Vigente al: 6-4-2017

si precisa ancora che ai sensi dell’art. 13 nel territorio del Comune di Napoli la normativa trova immediatamente applicazione:

Art. 13

Efficacia immediata delle disposizioni in tema di autorizzazioni semplificate

1. Ai sensi dell’articolo 131, comma 3, del Codice le disposizioni del presente decreto trovano immediata applicazione nelle regioni a statuto ordinario.

E si precisa ancora che , ai sensi del 3° comma

  1. L’esonero dall’obbligo di autorizzazione delle categorie di opere e di interventi di cui all’Allegato «A» si applica immediatamente in tutto il territorio nazionale,…..

Non si ritiene necessario fornire altri elementi in quanto, la normativa ha pienamente e completamente recepito tutte le interpretazioni che, per un decennio, ho trasmesso a Francesco Rutelli, Lorenzo Ornaghi, Massimo Bray, Dario Franceschini e che sono ben note all’interno del Comune di Napoli.

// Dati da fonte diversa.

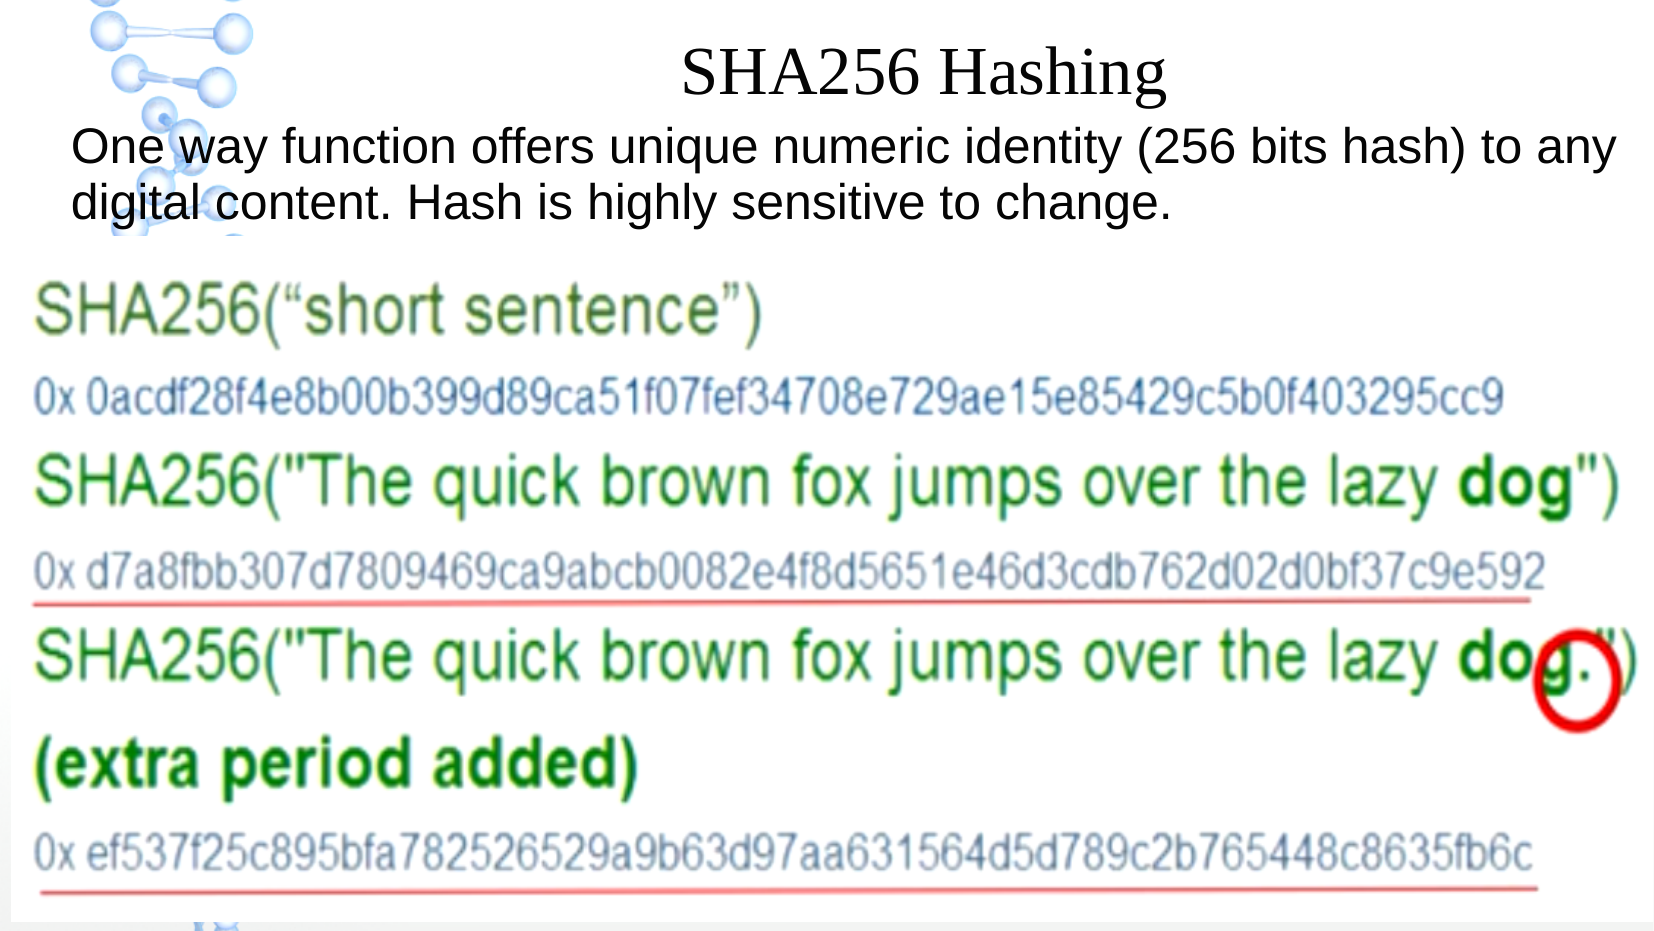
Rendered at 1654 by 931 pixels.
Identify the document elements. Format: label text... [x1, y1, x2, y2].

Inoltre va chiarito che l’iter della normativa entrata in vigore il 6 aprile ha avuto inizio con una deliberazione del Consiglio dei ministri, adottata nella riunione del 15 giugno 2016;

Sul testo è stata acquisita l’intesa della Conferenza unificata e ha espresso un proprio parere Il Consiglio di Stato nella Sezione consultiva per gli atti normativi, nell’adunanza del 30 agosto 2016;

Successivamente sono stati acquisiti i pareri delle competenti Commissioni parlamentari della Camera dei deputati e del Senato della Repubblica e finalmente, è stato adottato il testo definitivo con la deliberazione del Consiglio dei ministri, adottata nella riunione del 20 gennaio 2017.

E dopo tutto questo lavoro per ritornare alla normalità………Panini e Garella hanno firmato oggi un Protocollo d’Intesa per sottoporre alla Soprintendenza tutto quello che era stato liberalizzato. Mentre monumenti e beni culturali…….. continuano ad essere abbandonati!